Sarah, sur le perron, serre son gilet contre sa peau. Elle a peur, elle a froid. Parce que Paul ne la tiendra plus jamais dans ses bras. Même s’il s’en sort vivant.
— C’est bon, maintenant. Tu devrais ralentir.
François lève un peu le pied. Paul l’observe du coin de l’œil ; aussi blême que le ciel descendu jusqu’aux cépages éreintés par la vendange, il tremble même légèrement.
— Ça va aller, assure le jeune homme.
— Pourquoi t’as fait ça ? demande Davin d’une voix sourde.
— C’était juste pour nous sortir de ce merdier ! Tu crois quand même pas que j’aurais tiré sur toi, non ? C’était pour faire croire aux gendarmes, c’est tout…
François éprouve encore cette sensation abominable, glaciale. Le canon métallique d’un pistolet enfoncé dans sa gorge. Avec Paul qui hurle aux képis de reculer. L’impression que sa tête va exploser.

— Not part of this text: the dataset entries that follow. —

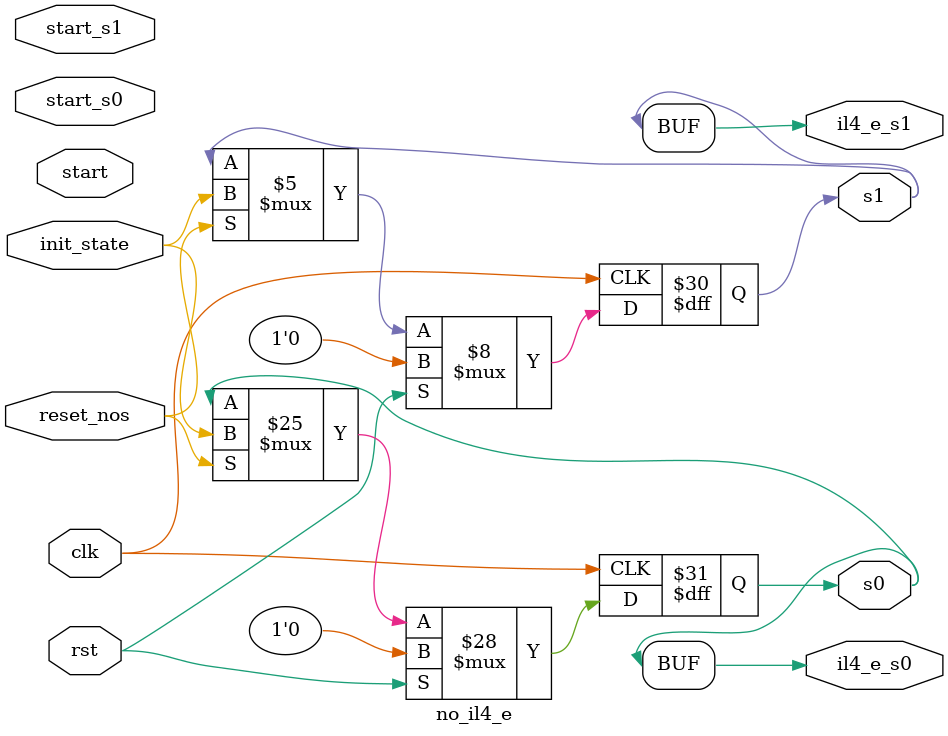
<source format=v>

module no_il4_e
(
  input clk,
  input start,
  input rst,
  input reset_nos,
  input start_s0,
  input start_s1,
  input init_state,
  output reg [1-1:0] s0,
  output reg [1-1:0] s1,
  output [1-1:0] il4_e_s0,
  output [1-1:0] il4_e_s1
);

  reg pass;

  always @(posedge clk) begin
    if(rst) begin
      s0 <= 1'd0;
      pass <= 1'b0;
    end else begin
      if(reset_nos) begin
        s0 <= init_state;
        pass <= 1;
      end else begin
        if(start_s0) begin
          if(pass) begin
            s0 <=  s0 ;
            pass <= 0;
          end else begin
            pass <= 1;
          end
        end 
      end
    end
  end


  always @(posedge clk) begin
    if(rst) begin
      s1 <= 1'd0;
    end else begin
      if(reset_nos) begin
        s1 <= init_state;
      end else begin
        if(start_s1) begin
          s1 <=  s1 ;
        end 
      end
    end
  end

  assign il4_e_s0 = s0;
  assign il4_e_s1 = s1;

endmodule

</source>
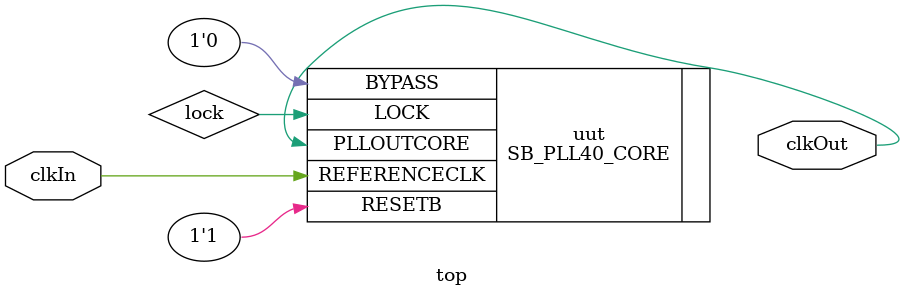
<source format=v>
module top (
		 input clkIn,
		 output clkOut
		 );


 // Set up clock for 48Mhz with input of 12MHz
   SB_PLL40_CORE #(
		   .FEEDBACK_PATH("SIMPLE"),
		   .PLLOUT_SELECT("GENCLK"),
		   .DIVR(4'b0000),
		   .DIVF(7'b0111111),
		   .DIVQ(3'b100),
		   .FILTER_RANGE(3'b001)
		   ) uut (
			  .LOCK(lock),
			  .RESETB(1'b1),
			  .BYPASS(1'b0),
			  .REFERENCECLK(clkIn),
			  .PLLOUTCORE(clkOut)
			  );
endmodule

</source>
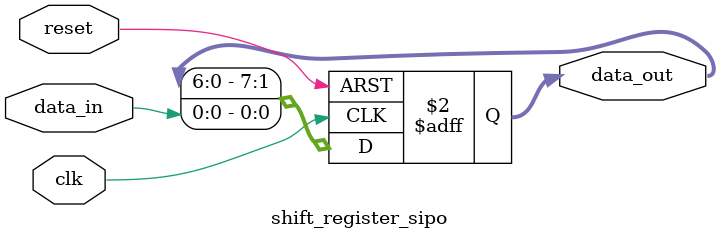
<source format=v>
module shift_register_sipo(
    input clk,
    input reset,
    input data_in,       // dữ liệu đầu vào nối tiếp
    output reg [7:0] data_out // dữ liệu đầu ra song song
);

    always @(posedge clk or posedge reset) begin
        if (reset) begin
            data_out <= 8'b0;
        end else begin
            // Dịch dữ liệu vào từ bên phải
            data_out <= {data_out[6:0], data_in};
        end
    end
endmodule 
</source>
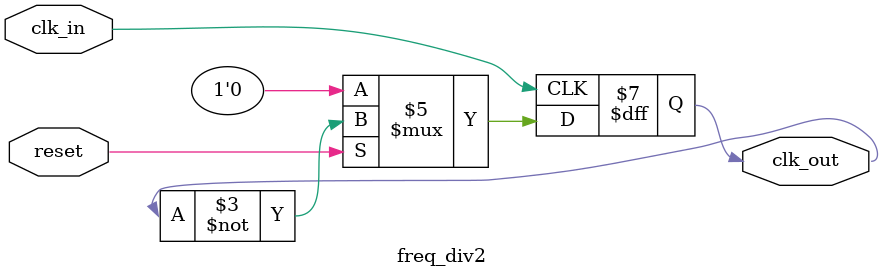
<source format=v>

`timescale 1ns/100ps

module freq_div2(output reg clk_out,
                 input clk_in,
                 input reset );
  always @( posedge clk_in)   //?????????
  begin
    if (!reset) clk_out <= 0; //??????????????
    else clk_out <= ~clk_out; //????????
  end

endmodule
</source>
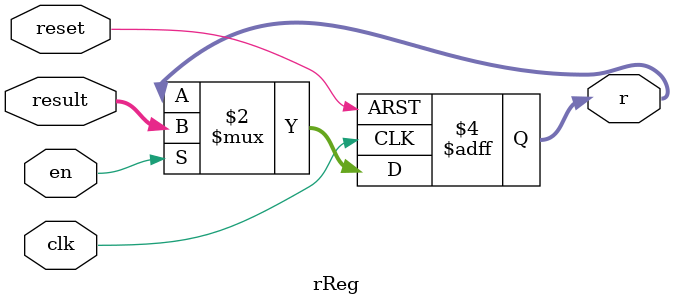
<source format=v>
module rReg (input [7:0] result, input clk, reset, en, output reg [7:0]  r);

	always@(posedge clk, posedge reset)
	begin
		if(reset)
			r <= 8'd0;
		else if(en)
			r <= result;
	end

endmodule
</source>
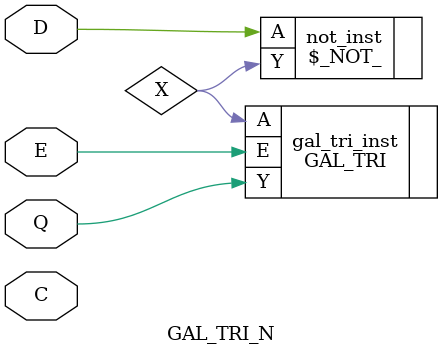
<source format=v>
module TRI_DFF_P (C, E, D, Q);
	input C, E, D;
	inout Q;

	wire X;

	GAL_TRI gal_tri_inst (.A(X), .E(E), .Y(Q));
	DFF_P dff_inst (.D(D), .C(C), .Q(X));
endmodule

module TRI_NDFF_P (C, E, D, Q);
	input C, E, D;
	inout Q;

	wire X;

	GAL_TRI gal_tri_inst (.A(X), .E(E), .Y(Q));
	NDFF_P dff_inst (.D(D), .C(C), .Q(X));
endmodule

module GAL_TRI_N (C, E, D, Q);
	input C, E, D;
	inout Q;

	wire X;

	GAL_TRI gal_tri_inst (.A(X), .E(E), .Y(Q));
	$_NOT_ not_inst (.A(D), .Y(X));
endmodule

</source>
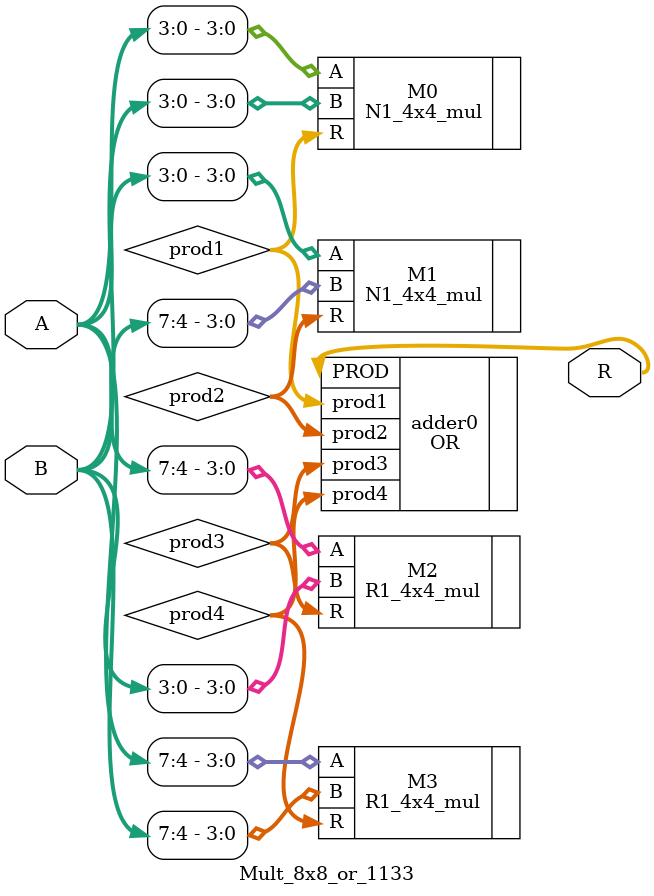
<source format=v>
module Mult_8x8_or_1133(
input [7:0] A,
input [7:0] B,
output [15:0]R
);
wire [7:0]prod1;
wire [7:0]prod2;
wire [7:0]prod3;
wire [7:0]prod4;

N1_4x4_mul M0(.A(A[3:0]),.B(B[3:0]),.R(prod1));
N1_4x4_mul M1(.A(A[3:0]),.B(B[7:4]),.R(prod2));
R1_4x4_mul M2(.A(A[7:4]),.B(B[3:0]),.R(prod3));
R1_4x4_mul M3(.A(A[7:4]),.B(B[7:4]),.R(prod4));
OR adder0(.prod1(prod1),.prod2(prod2),.prod3(prod3),.prod4(prod4),.PROD(R));
endmodule

</source>
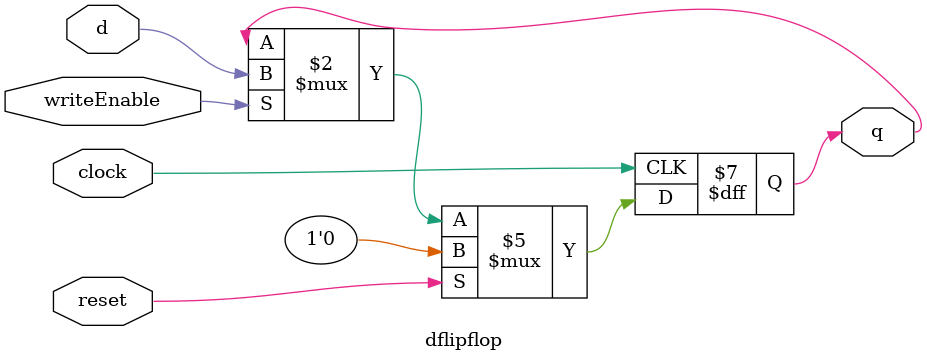
<source format=v>
module dflipflop(clock, writeEnable, reset, d, q);

	input clock, writeEnable, reset, d;
	output reg q;
	
	always @(posedge clock) 
	begin
		if (reset) q <= 1'b0;
		else if (writeEnable) q <= d;
	end
	
endmodule
</source>
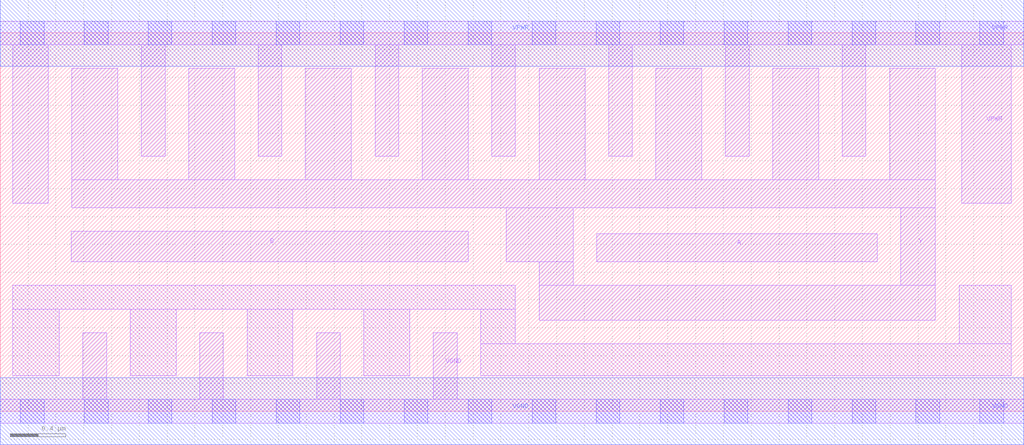
<source format=lef>
# Copyright 2020 The SkyWater PDK Authors
#
# Licensed under the Apache License, Version 2.0 (the "License");
# you may not use this file except in compliance with the License.
# You may obtain a copy of the License at
#
#     https://www.apache.org/licenses/LICENSE-2.0
#
# Unless required by applicable law or agreed to in writing, software
# distributed under the License is distributed on an "AS IS" BASIS,
# WITHOUT WARRANTIES OR CONDITIONS OF ANY KIND, either express or implied.
# See the License for the specific language governing permissions and
# limitations under the License.
#
# SPDX-License-Identifier: Apache-2.0

VERSION 5.7 ;
  NAMESCASESENSITIVE ON ;
  NOWIREEXTENSIONATPIN ON ;
  DIVIDERCHAR "/" ;
  BUSBITCHARS "[]" ;
UNITS
  DATABASE MICRONS 200 ;
END UNITS
MACRO sky130_fd_sc_hd__nand2_8
  CLASS CORE ;
  SOURCE USER ;
  FOREIGN sky130_fd_sc_hd__nand2_8 ;
  ORIGIN  0.000000  0.000000 ;
  SIZE  7.360000 BY  2.720000 ;
  SYMMETRY X Y R90 ;
  SITE unithd ;
  PIN A
    ANTENNAGATEAREA  1.980000 ;
    DIRECTION INPUT ;
    USE SIGNAL ;
    PORT
      LAYER li1 ;
        RECT 4.290000 1.075000 6.305000 1.275000 ;
    END
  END A
  PIN B
    ANTENNAGATEAREA  1.980000 ;
    DIRECTION INPUT ;
    USE SIGNAL ;
    PORT
      LAYER li1 ;
        RECT 0.510000 1.075000 3.365000 1.295000 ;
    END
  END B
  PIN Y
    ANTENNADIFFAREA  2.862000 ;
    DIRECTION OUTPUT ;
    USE SIGNAL ;
    PORT
      LAYER li1 ;
        RECT 0.515000 1.465000 6.725000 1.665000 ;
        RECT 0.515000 1.665000 0.845000 2.465000 ;
        RECT 1.355000 1.665000 1.685000 2.465000 ;
        RECT 2.195000 1.665000 2.525000 2.465000 ;
        RECT 3.035000 1.665000 3.365000 2.465000 ;
        RECT 3.640000 1.075000 4.120000 1.465000 ;
        RECT 3.875000 0.655000 6.725000 0.905000 ;
        RECT 3.875000 0.905000 4.120000 1.075000 ;
        RECT 3.875000 1.665000 4.205000 2.465000 ;
        RECT 4.715000 1.665000 5.045000 2.465000 ;
        RECT 5.555000 1.665000 5.885000 2.465000 ;
        RECT 6.395000 1.665000 6.725000 2.465000 ;
        RECT 6.475000 0.905000 6.725000 1.465000 ;
    END
  END Y
  PIN VGND
    DIRECTION INOUT ;
    SHAPE ABUTMENT ;
    USE GROUND ;
    PORT
      LAYER li1 ;
        RECT 0.000000 -0.085000 7.360000 0.085000 ;
        RECT 0.595000  0.085000 0.765000 0.565000 ;
        RECT 1.435000  0.085000 1.605000 0.565000 ;
        RECT 2.275000  0.085000 2.445000 0.565000 ;
        RECT 3.115000  0.085000 3.285000 0.565000 ;
      LAYER mcon ;
        RECT 0.145000 -0.085000 0.315000 0.085000 ;
        RECT 0.605000 -0.085000 0.775000 0.085000 ;
        RECT 1.065000 -0.085000 1.235000 0.085000 ;
        RECT 1.525000 -0.085000 1.695000 0.085000 ;
        RECT 1.985000 -0.085000 2.155000 0.085000 ;
        RECT 2.445000 -0.085000 2.615000 0.085000 ;
        RECT 2.905000 -0.085000 3.075000 0.085000 ;
        RECT 3.365000 -0.085000 3.535000 0.085000 ;
        RECT 3.825000 -0.085000 3.995000 0.085000 ;
        RECT 4.285000 -0.085000 4.455000 0.085000 ;
        RECT 4.745000 -0.085000 4.915000 0.085000 ;
        RECT 5.205000 -0.085000 5.375000 0.085000 ;
        RECT 5.665000 -0.085000 5.835000 0.085000 ;
        RECT 6.125000 -0.085000 6.295000 0.085000 ;
        RECT 6.585000 -0.085000 6.755000 0.085000 ;
        RECT 7.045000 -0.085000 7.215000 0.085000 ;
      LAYER met1 ;
        RECT 0.000000 -0.240000 7.360000 0.240000 ;
    END
  END VGND
  PIN VPWR
    DIRECTION INOUT ;
    SHAPE ABUTMENT ;
    USE POWER ;
    PORT
      LAYER li1 ;
        RECT 0.000000 2.635000 7.360000 2.805000 ;
        RECT 0.090000 1.495000 0.345000 2.635000 ;
        RECT 1.015000 1.835000 1.185000 2.635000 ;
        RECT 1.855000 1.835000 2.025000 2.635000 ;
        RECT 2.695000 1.835000 2.865000 2.635000 ;
        RECT 3.535000 1.835000 3.705000 2.635000 ;
        RECT 4.375000 1.835000 4.545000 2.635000 ;
        RECT 5.215000 1.835000 5.385000 2.635000 ;
        RECT 6.055000 1.835000 6.225000 2.635000 ;
        RECT 6.915000 1.495000 7.270000 2.635000 ;
      LAYER mcon ;
        RECT 0.145000 2.635000 0.315000 2.805000 ;
        RECT 0.605000 2.635000 0.775000 2.805000 ;
        RECT 1.065000 2.635000 1.235000 2.805000 ;
        RECT 1.525000 2.635000 1.695000 2.805000 ;
        RECT 1.985000 2.635000 2.155000 2.805000 ;
        RECT 2.445000 2.635000 2.615000 2.805000 ;
        RECT 2.905000 2.635000 3.075000 2.805000 ;
        RECT 3.365000 2.635000 3.535000 2.805000 ;
        RECT 3.825000 2.635000 3.995000 2.805000 ;
        RECT 4.285000 2.635000 4.455000 2.805000 ;
        RECT 4.745000 2.635000 4.915000 2.805000 ;
        RECT 5.205000 2.635000 5.375000 2.805000 ;
        RECT 5.665000 2.635000 5.835000 2.805000 ;
        RECT 6.125000 2.635000 6.295000 2.805000 ;
        RECT 6.585000 2.635000 6.755000 2.805000 ;
        RECT 7.045000 2.635000 7.215000 2.805000 ;
      LAYER met1 ;
        RECT 0.000000 2.480000 7.360000 2.960000 ;
    END
  END VPWR
  OBS
    LAYER li1 ;
      RECT 0.090000 0.255000 0.425000 0.735000 ;
      RECT 0.090000 0.735000 3.705000 0.905000 ;
      RECT 0.935000 0.255000 1.265000 0.735000 ;
      RECT 1.775000 0.255000 2.105000 0.735000 ;
      RECT 2.615000 0.255000 2.945000 0.735000 ;
      RECT 3.455000 0.255000 7.270000 0.485000 ;
      RECT 3.455000 0.485000 3.705000 0.735000 ;
      RECT 6.895000 0.485000 7.270000 0.905000 ;
  END
END sky130_fd_sc_hd__nand2_8
END LIBRARY

</source>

— Prends la petite route à droite, indique le copilote.
François tourne brutalement le volant, la BMW négocie difficilement le virage en angle droit.
— Eh, doucement ! implore le Petit.
Il déplie une carte routière sur ses genoux, tente de se repérer. Pas évident.
— Faut qu’on se trouve un endroit tranquille. Toi qui connais le coin, t’as pas une idée ?
— Non, j’ai pas d’idée ! rétorque férocement François. J’ai juste mal à la tronche et à la gorge !
— Ça va, reste cool… On va trouver. C’était juste pour leur faire croire, faut pas t’énerver.
La nuit ne va plus tarder, il leur faut dénicher un refuge. Mais d’abord, s’éloigner le plus possible du danger.
Rouler, encore et encore.
— Ils avaient un journal, dit soudain Paul.
— Quoi ?
— Ils ont montré un journal à Sarah… Avec ta photo dessus.
François ferme les yeux un instant. Il n’est plus qu’un fugitif, recherché par la police, les gendarmes et une bande de tueurs.
— Ils ont dû faire un appel à témoins, continue Paul. Et un connard a dû te reconnaître à l’auberge et te balancer !
François ne répond pas, absorbé par la route longiligne, obscure.
À bout de nerfs.
Avalant les kilomètres comme des couleuvres.
— Je vais conduire, propose le Petit. Je crois que tu as besoin de souffler un peu…
Paul vise le cadenas qui brille dans le faisceau des phares. François se bouche les oreilles mais la détonation le secoue tout de même de la tête aux pieds.